■ WORK TO COMPLETE:
Your reply should repeat all records verbatim and contain no images.

☆ ☆ ☆

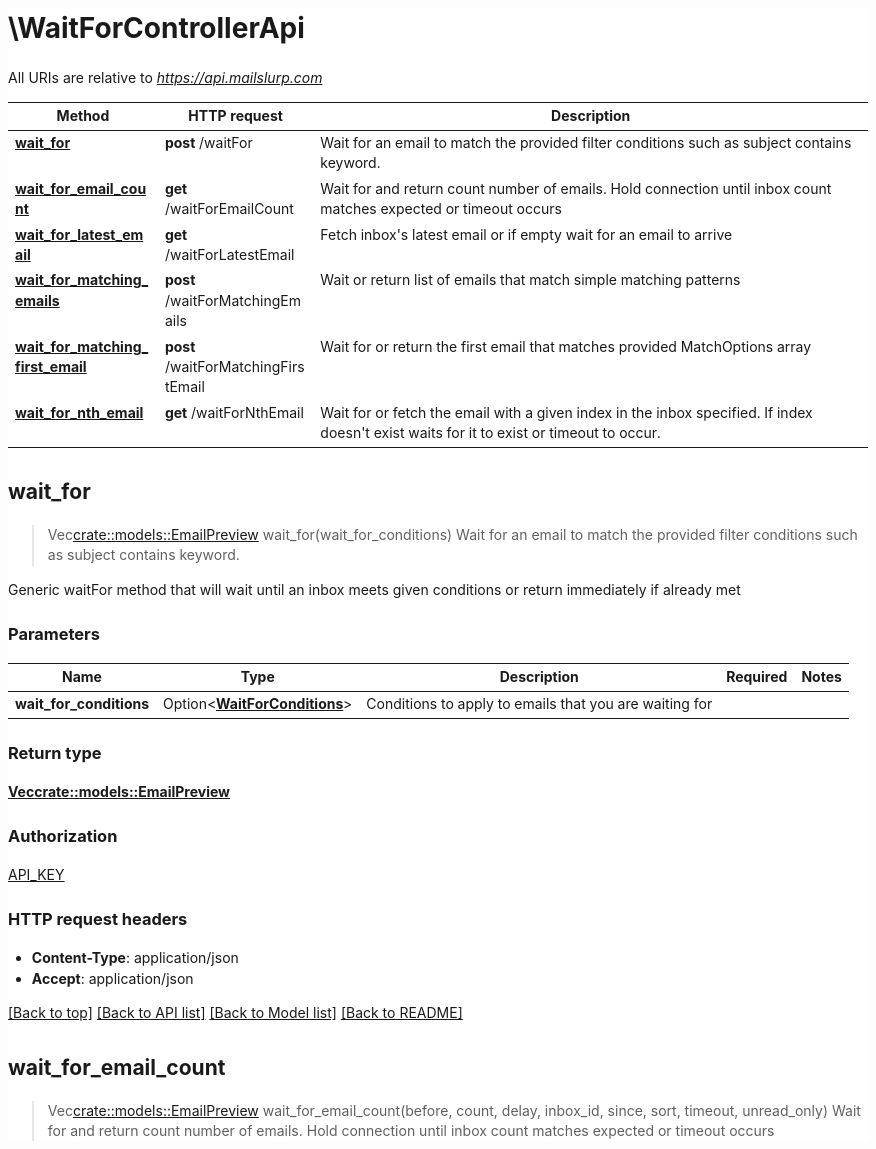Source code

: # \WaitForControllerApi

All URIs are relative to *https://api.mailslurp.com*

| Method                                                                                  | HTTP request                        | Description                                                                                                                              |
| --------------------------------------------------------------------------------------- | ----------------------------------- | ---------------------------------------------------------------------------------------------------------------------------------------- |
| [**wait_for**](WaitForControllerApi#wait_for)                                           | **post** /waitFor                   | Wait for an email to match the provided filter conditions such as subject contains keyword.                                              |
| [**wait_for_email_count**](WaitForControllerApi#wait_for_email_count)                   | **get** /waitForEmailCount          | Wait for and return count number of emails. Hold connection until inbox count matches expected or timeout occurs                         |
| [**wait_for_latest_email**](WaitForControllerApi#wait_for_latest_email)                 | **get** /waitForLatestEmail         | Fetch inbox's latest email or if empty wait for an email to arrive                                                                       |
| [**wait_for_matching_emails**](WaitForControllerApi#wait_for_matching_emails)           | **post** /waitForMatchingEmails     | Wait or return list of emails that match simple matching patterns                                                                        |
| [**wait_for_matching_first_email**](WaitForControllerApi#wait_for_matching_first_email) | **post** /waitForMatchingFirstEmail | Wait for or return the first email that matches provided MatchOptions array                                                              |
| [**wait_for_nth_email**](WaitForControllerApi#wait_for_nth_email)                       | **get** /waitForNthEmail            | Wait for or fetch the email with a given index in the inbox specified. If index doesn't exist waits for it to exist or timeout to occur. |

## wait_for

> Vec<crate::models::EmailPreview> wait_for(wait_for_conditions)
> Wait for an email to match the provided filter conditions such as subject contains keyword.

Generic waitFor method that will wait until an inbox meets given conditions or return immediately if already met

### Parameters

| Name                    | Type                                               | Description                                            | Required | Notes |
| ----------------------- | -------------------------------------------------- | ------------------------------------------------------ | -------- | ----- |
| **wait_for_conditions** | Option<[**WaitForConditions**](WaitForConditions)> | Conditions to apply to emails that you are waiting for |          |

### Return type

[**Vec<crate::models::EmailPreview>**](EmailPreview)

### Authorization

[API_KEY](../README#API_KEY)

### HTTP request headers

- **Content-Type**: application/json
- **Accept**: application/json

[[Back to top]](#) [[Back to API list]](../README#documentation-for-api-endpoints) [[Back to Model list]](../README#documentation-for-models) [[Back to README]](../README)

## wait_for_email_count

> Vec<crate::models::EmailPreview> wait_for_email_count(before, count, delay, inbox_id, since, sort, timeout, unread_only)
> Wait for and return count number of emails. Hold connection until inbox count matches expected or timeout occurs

☆ ☆ ☆

■ SOLUTION BELOW:
Source code

: # \WaitForControllerApi

All URIs are relative to *https://api.mailslurp.com*

| Method                                                                                  | HTTP request                        | Description                                                                                                                              |
| --------------------------------------------------------------------------------------- | ----------------------------------- | ---------------------------------------------------------------------------------------------------------------------------------------- |
| [**wait_for**](WaitForControllerApi#wait_for)                                           | **post** /waitFor                   | Wait for an email to match the provided filter conditions such as subject contains keyword.                                              |
| [**wait_for_email_count**](WaitForControllerApi#wait_for_email_count)                   | **get** /waitForEmailCount          | Wait for and return count number of emails. Hold connection until inbox count matches expected or timeout occurs                         |
| [**wait_for_latest_email**](WaitForControllerApi#wait_for_latest_email)                 | **get** /waitForLatestEmail         | Fetch inbox's latest email or if empty wait for an email to arrive                                                                       |
| [**wait_for_matching_emails**](WaitForControllerApi#wait_for_matching_emails)           | **post** /waitForMatchingEmails     | Wait or return list of emails that match simple matching patterns                                                                        |
| [**wait_for_matching_first_email**](WaitForControllerApi#wait_for_matching_first_email) | **post** /waitForMatchingFirstEmail | Wait for or return the first email that matches provided MatchOptions array                                                              |
| [**wait_for_nth_email**](WaitForControllerApi#wait_for_nth_email)                       | **get** /waitForNthEmail            | Wait for or fetch the email with a given index in the inbox specified. If index doesn't exist waits for it to exist or timeout to occur. |

## wait_for

> Vec<crate::models::EmailPreview> wait_for(wait_for_conditions)
> Wait for an email to match the provided filter conditions such as subject contains keyword.

Generic waitFor method that will wait until an inbox meets given conditions or return immediately if already met

### Parameters

| Name                    | Type                                               | Description                                            | Required | Notes |
| ----------------------- | -------------------------------------------------- | ------------------------------------------------------ | -------- | ----- |
| **wait_for_conditions** | Option<[**WaitForConditions**](WaitForConditions)> | Conditions to apply to emails that you are waiting for |          |

### Return type

[**Vec<crate::models::EmailPreview>**](EmailPreview)

### Authorization

[API_KEY](../README#API_KEY)

### HTTP request headers

- **Content-Type**: application/json
- **Accept**: application/json

[[Back to top]](#) [[Back to API list]](../README#documentation-for-api-endpoints) [[Back to Model list]](../README#documentation-for-models) [[Back to README]](../README)

## wait_for_email_count

> Vec<crate::models::EmailPreview> wait_for_email_count(before, count, delay, inbox_id, since, sort, timeout, unread_only)
> Wait for and return count number of emails. Hold connection until inbox count matches expected or timeout occurs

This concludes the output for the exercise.